───── Task data ─────
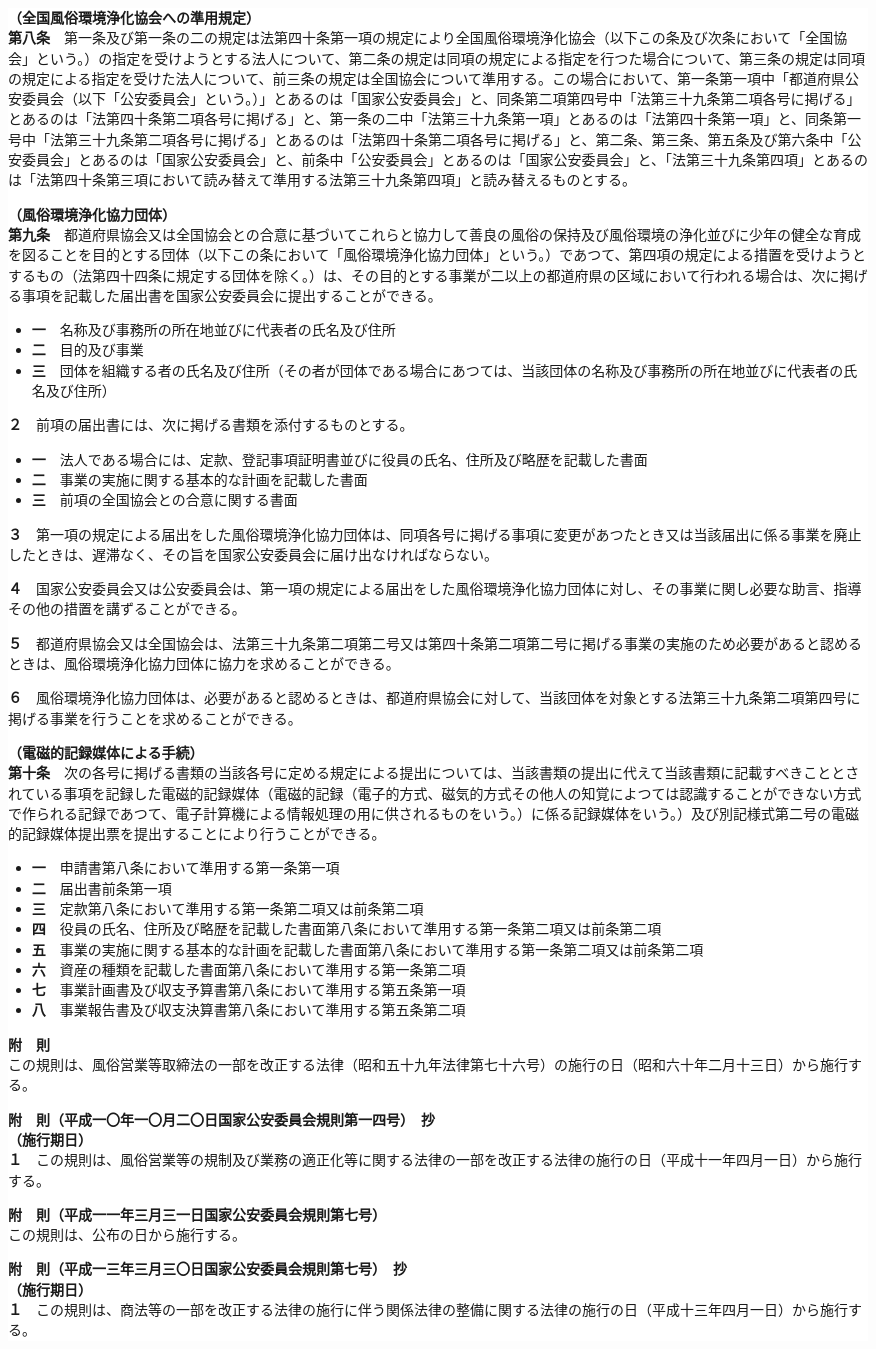 **（全国風俗環境浄化協会への準用規定）**  
**第八条**　第一条及び第一条の二の規定は法第四十条第一項の規定により全国風俗環境浄化協会（以下この条及び次条において「全国協会」という。）の指定を受けようとする法人について、第二条の規定は同項の規定による指定を行つた場合について、第三条の規定は同項の規定による指定を受けた法人について、前三条の規定は全国協会について準用する。この場合において、第一条第一項中「都道府県公安委員会（以下「公安委員会」という。）」とあるのは「国家公安委員会」と、同条第二項第四号中「法第三十九条第二項各号に掲げる」とあるのは「法第四十条第二項各号に掲げる」と、第一条の二中「法第三十九条第一項」とあるのは「法第四十条第一項」と、同条第一号中「法第三十九条第二項各号に掲げる」とあるのは「法第四十条第二項各号に掲げる」と、第二条、第三条、第五条及び第六条中「公安委員会」とあるのは「国家公安委員会」と、前条中「公安委員会」とあるのは「国家公安委員会」と、「法第三十九条第四項」とあるのは「法第四十条第三項において読み替えて準用する法第三十九条第四項」と読み替えるものとする。  
  
**（風俗環境浄化協力団体）**  
**第九条**　都道府県協会又は全国協会との合意に基づいてこれらと協力して善良の風俗の保持及び風俗環境の浄化並びに少年の健全な育成を図ることを目的とする団体（以下この条において「風俗環境浄化協力団体」という。）であつて、第四項の規定による措置を受けようとするもの（法第四十四条に規定する団体を除く。）は、その目的とする事業が二以上の都道府県の区域において行われる場合は、次に掲げる事項を記載した届出書を国家公安委員会に提出することができる。  
* **一**　名称及び事務所の所在地並びに代表者の氏名及び住所  
* **二**　目的及び事業  
* **三**　団体を組織する者の氏名及び住所（その者が団体である場合にあつては、当該団体の名称及び事務所の所在地並びに代表者の氏名及び住所）  
  
**２**　前項の届出書には、次に掲げる書類を添付するものとする。  
* **一**　法人である場合には、定款、登記事項証明書並びに役員の氏名、住所及び略歴を記載した書面  
* **二**　事業の実施に関する基本的な計画を記載した書面  
* **三**　前項の全国協会との合意に関する書面  
  
**３**　第一項の規定による届出をした風俗環境浄化協力団体は、同項各号に掲げる事項に変更があつたとき又は当該届出に係る事業を廃止したときは、遅滞なく、その旨を国家公安委員会に届け出なければならない。  
  
**４**　国家公安委員会又は公安委員会は、第一項の規定による届出をした風俗環境浄化協力団体に対し、その事業に関し必要な助言、指導その他の措置を講ずることができる。  
  
**５**　都道府県協会又は全国協会は、法第三十九条第二項第二号又は第四十条第二項第二号に掲げる事業の実施のため必要があると認めるときは、風俗環境浄化協力団体に協力を求めることができる。  
  
**６**　風俗環境浄化協力団体は、必要があると認めるときは、都道府県協会に対して、当該団体を対象とする法第三十九条第二項第四号に掲げる事業を行うことを求めることができる。  
  
**（電磁的記録媒体による手続）**  
**第十条**　次の各号に掲げる書類の当該各号に定める規定による提出については、当該書類の提出に代えて当該書類に記載すべきこととされている事項を記録した電磁的記録媒体（電磁的記録（電子的方式、磁気的方式その他人の知覚によつては認識することができない方式で作られる記録であつて、電子計算機による情報処理の用に供されるものをいう。）に係る記録媒体をいう。）及び別記様式第二号の電磁的記録媒体提出票を提出することにより行うことができる。  
* **一**　申請書第八条において準用する第一条第一項  
* **二**　届出書前条第一項  
* **三**　定款第八条において準用する第一条第二項又は前条第二項  
* **四**　役員の氏名、住所及び略歴を記載した書面第八条において準用する第一条第二項又は前条第二項  
* **五**　事業の実施に関する基本的な計画を記載した書面第八条において準用する第一条第二項又は前条第二項  
* **六**　資産の種類を記載した書面第八条において準用する第一条第二項  
* **七**　事業計画書及び収支予算書第八条において準用する第五条第一項  
* **八**　事業報告書及び収支決算書第八条において準用する第五条第二項  
  
**附　則**  
この規則は、風俗営業等取締法の一部を改正する法律（昭和五十九年法律第七十六号）の施行の日（昭和六十年二月十三日）から施行する。  
  
**附　則（平成一〇年一〇月二〇日国家公安委員会規則第一四号）　抄**  
**（施行期日）**  
**１**　この規則は、風俗営業等の規制及び業務の適正化等に関する法律の一部を改正する法律の施行の日（平成十一年四月一日）から施行する。  
  
**附　則（平成一一年三月三一日国家公安委員会規則第七号）**  
この規則は、公布の日から施行する。  
  
**附　則（平成一三年三月三〇日国家公安委員会規則第七号）　抄**  
**（施行期日）**  
**１**　この規則は、商法等の一部を改正する法律の施行に伴う関係法律の整備に関する法律の施行の日（平成十三年四月一日）から施行する。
─────
**To-do item**: In the entries above, find every line holding the word "この規則は" and copy it out.

**Response for this exercise**:
この規則は、風俗営業等取締法の一部を改正する法律（昭和五十九年法律第七十六号）の施行の日（昭和六十年二月十三日）から施行する。  
**１**　この規則は、風俗営業等の規制及び業務の適正化等に関する法律の一部を改正する法律の施行の日（平成十一年四月一日）から施行する。  
この規則は、公布の日から施行する。  
**１**　この規則は、商法等の一部を改正する法律の施行に伴う関係法律の整備に関する法律の施行の日（平成十三年四月一日）から施行する。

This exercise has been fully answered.